--- Data to process ---

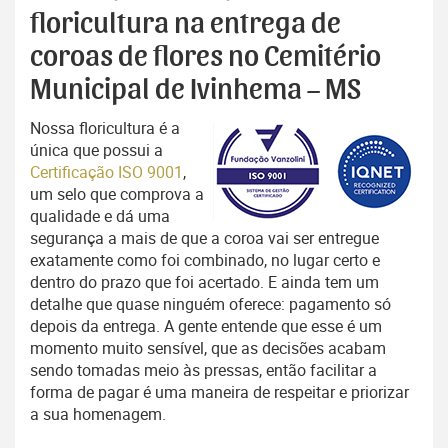
floricultura na entrega de
coroas de flores no Cemitério
Municipal de Ivinhema – MS
Nossa floricultura é a
única que possui a
Certificação ISO 9001
,
um selo que comprova a
qualidade e dá uma
segurança a mais de que a coroa vai ser entregue
exatamente como foi combinado, no lugar certo e
dentro do prazo que foi acertado. E ainda tem um
detalhe que quase ninguém oferece: pagamento só
depois da entrega. A gente entende que esse é um
momento muito sensível, que as decisões acabam
sendo tomadas meio às pressas, então facilitar a
forma de pagar é uma maneira de respeitar e priorizar
a sua homenagem.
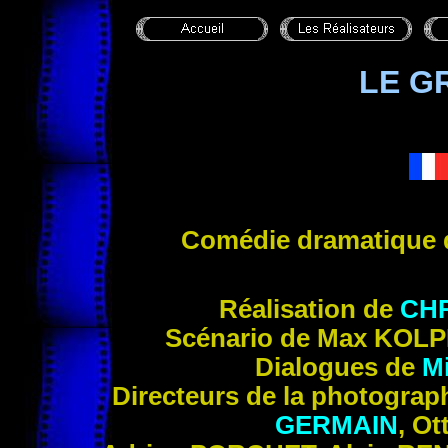
LE G
Comédie dramatique
Réalisation de
CHR
Scénario de Max
KOLP
Dialogues de
M
Directeurs de la photograp
GERMAIN
, Ot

---

**Requirement**
Pick out each line in the data above that contains the string "floricultura", and copy those lines. Matching is case-sensitive.

**Solution to this problem**
floricultura na entrega de
Nossa floricultura é a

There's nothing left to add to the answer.